Work request 1
According to the biography of Roxane Permar below, in what year did she move to Scotland?

Passage for review

Roxane Permar (born 1952, in Philadelphia, USA) is an artist who has worked in the field of public art and socially engaged practice for over 20 years. Her career has been based in the UK, where she lived and worked in London before moving to Scotland in 1998.  Her practice is situated locally, nationally and internationally.

Early Career in London
In the mid-1980s she was a member of the Brixton Artists Collective  in London where she was an active participant in Women's Work.   Her on-going series, The Nuclear Family (1984–1990), was influenced by the political and cultural context of London at this time.

Russia
In the 1980s she translated a book on Russian and Soviet Theatre.  In 1985 she was a cultural delegate to the World Youth Festival in Moscow where she exhibited her Nuclear Family. In more recent years she has exhibited in St. Petersburg at the Manezh Central Exhibition Hall. She co-initiated the emplacements project (1997–2003) with Francoise Dupré, working with artists from the UK, Western Europe and Russia to stage events in London and St. Petersburg, culminating in temporary public art events throughout St. Petersburg in 2003. the emplacements project at New Holland in 2000 opened the grounds to the general public for the first time in the city's history.   For the International Festival of Experimental Art in St. Petersburg in 2008 she invited people from various parts of the world, including Shetland, to participate in an exchange of films made on mobile phones, Swap Shots. Edited versions have been exhibited in Russia, Denmark and Shetland. Permar presented a paper about the project at isea2009 in Belfast.

Data listing
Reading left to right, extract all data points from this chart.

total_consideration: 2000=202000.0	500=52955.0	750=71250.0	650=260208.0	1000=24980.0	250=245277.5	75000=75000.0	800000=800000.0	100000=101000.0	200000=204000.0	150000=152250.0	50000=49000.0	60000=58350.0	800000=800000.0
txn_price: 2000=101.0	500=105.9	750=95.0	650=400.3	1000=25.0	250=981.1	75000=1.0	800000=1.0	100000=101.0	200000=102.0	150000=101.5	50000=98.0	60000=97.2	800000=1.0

--

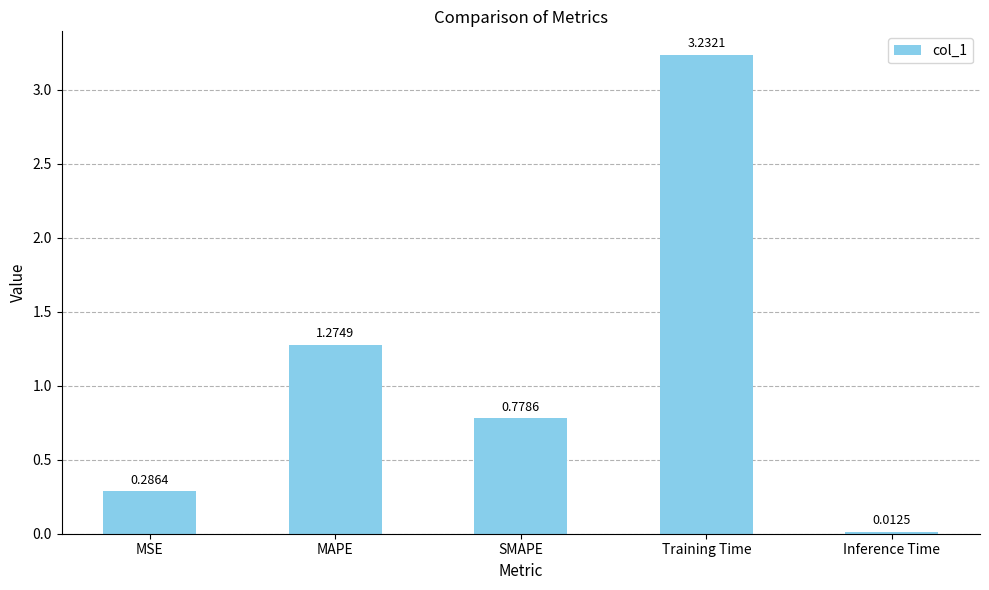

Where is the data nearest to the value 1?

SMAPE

--

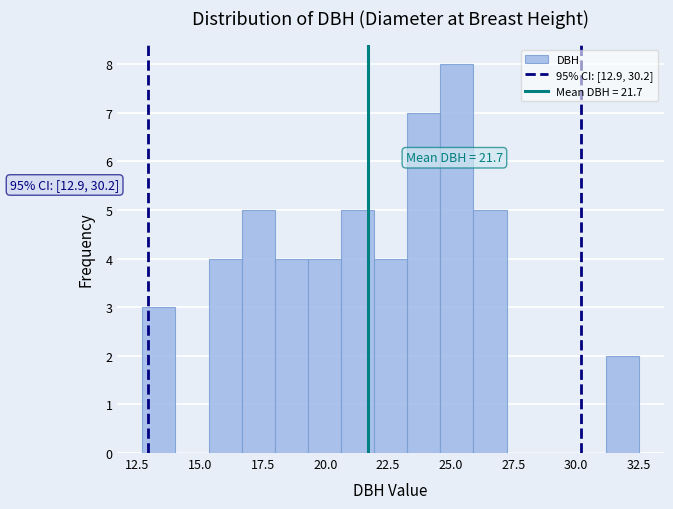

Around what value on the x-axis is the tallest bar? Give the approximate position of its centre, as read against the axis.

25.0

Work request 2
Select every line of the listing above that contains the string "value", and treat uppercase and lowercase as different.

Response 1
1998

Response 2
Where is the data nearest to the value 1?
Around what value on the x-axis is the tallest bar? Give the approximate position of its centre, as read against the axis.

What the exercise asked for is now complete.